Even as just a couple of stocking stuffers, the nail polish and soap are only going to cost you a few dollars, but are sweet and thoughtful gifts for the ballet lover.
How about jewelry? As these adorable charm bracelets show, it's possible to find them made up with the charms already in place, telling the story of a ballet. Or you could just buy a plain bracelet and perhaps a single charm and then add to the collection at each birthday or Christmas for years to come.
A lovely gift for someone who adores dance and who also loves nature and the outdoors, is a plant, chosen not just for its beauty, but also its name.
These below are just a few - there are others such as Ginger Rogers, Anna Pavlova, those that are named after dance steps such as pirouette and arabesque and things associated with dance, such a ballet shoes, tiaras and tutus.
Posting these pictures makes me think of my lovely Mum, sadly no longer with us, but the person who first inspired me to dance. She absolutely loved that fuchsias look like ballet dancers, and always mentioned it whenever she passed any. To this day I have an overwhelming desire to pop fuchsia buds to get them to stretch out their long spindly legs and unfurl their skirts.
Planning a festive trip to the ballet? Find it hard to follow the story?
Fear not, the traditional Christmas ballet Nutcracker is super-easy to follow, even without the program notes.
But if you really need to brush up on your fairy-tale knowledge, here is a very brief overview of the story. (I'm missing loads of bits out, so I don't give too much away. This is just so you get the gist of it...)
At a glittering party on Christmas Eve, one of the guests – a local toymaker – gives a gift to each of the children, including the two children of the house, Clara and her brother Fritz.
Clara is given a Nutcracker and adores it, but the clumsy boys at the party break the beautiful gift. The toymaker mends it a little, and the Nutcracker is carefully left under the tree on its own little bed. But once the party ends, Clara is again drawn to her gift, and falls asleep under the giant Christmas tree, holding her treasured Nutcracker.
At the stroke of midnight, Clara awakes to a different world. The toys come alive, her Nutcracker does too, and an army of mean mice descend. A battle is fought, victory to the toys! The mice army retreats and Clara is left with her Nutcracker, transformed in a dashing prince.
They sail away on a sleigh to an enchanted land where everything is sweets and candy, all of which come alive and dance in turn, each with their own distinctive style.
In the grand finale, all the sweets come together to bid her and the prince farewell. The prince reassures her that the party is not ending, that she will always be able to see it.
See awakes on Christmas morning, the Nutcracker still in her arms. Was it a dream, or is the Nutcracker magical..?
Best bluffer's tip:
Refer to the ballet as 'Nutcracker' rather than 'The Nutcracker'. It's just what most dancers call it.
If all that talk of candy has got you in the mood for something sweet, how about this?
That is a life-sized ballerina made out of cake. CAKE.
Created by baker Emma Morris the dancer (and her swan) were featured at the recent Cake International competition.
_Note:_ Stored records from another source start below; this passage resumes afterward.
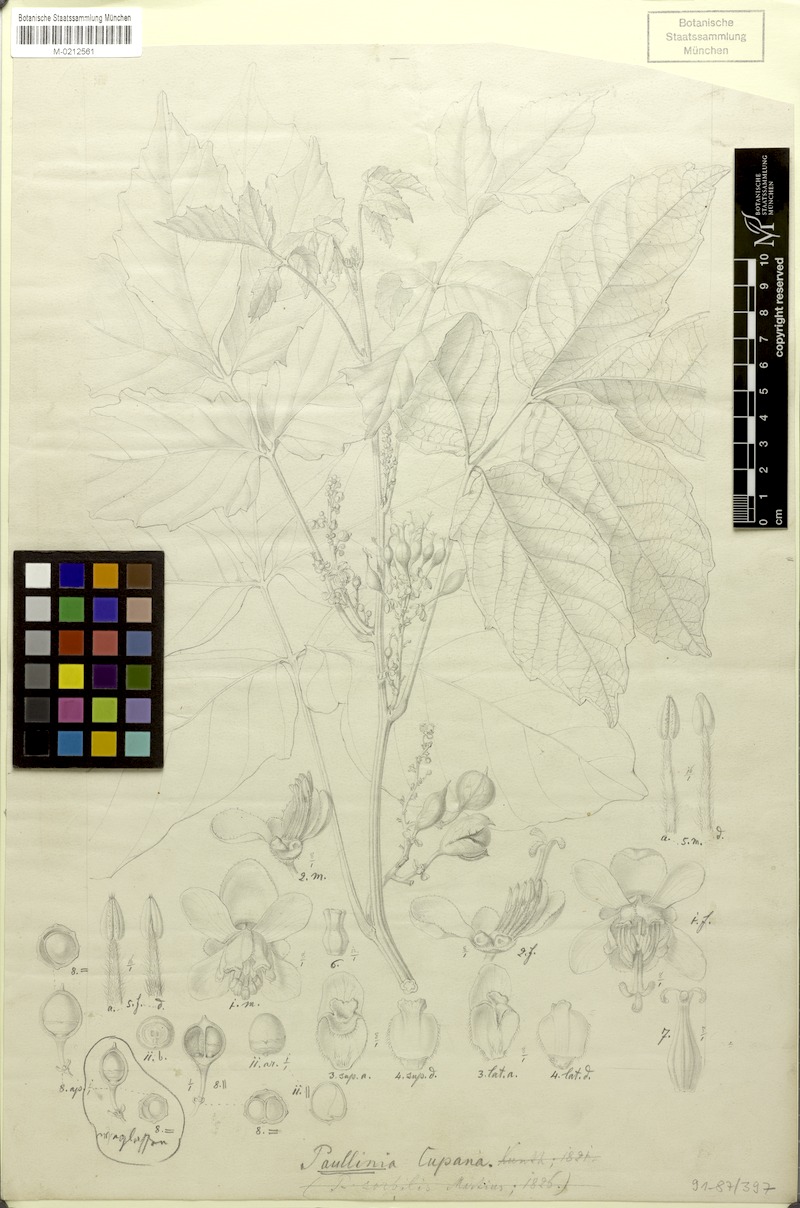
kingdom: Plantae
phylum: Tracheophyta
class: Magnoliopsida
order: Sapindales
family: Sapindaceae
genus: Paullinia
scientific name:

The masterpiece is 5'4" tall, needed a special van to transport her in, and part of her leg broke off during the journey and had to be reattached using fondant icing.
Who ever said the life of a dancer is easy?
I received this from happy customer Daniela, who bought our Hip Hop for beginners class for her 11 year old goddaugher's birthday present.
"I feel I really have to share this video with you! Featuring my godchild Lilli, far away in Oman, when she realised she got the dance classes for her birthday"
Adorable. The gift of dance always goes down a treat.
Ooh, and happy birthday Lilli, from all of us here at DanceClass.com x
I'm a total kid about Christmas - I just adore it.
So it just remains for me to wish you all a magical festive time.
I hope Santa brings you everything you hope for.
And have fun looking forward to the dancing adventures we'll all have next year.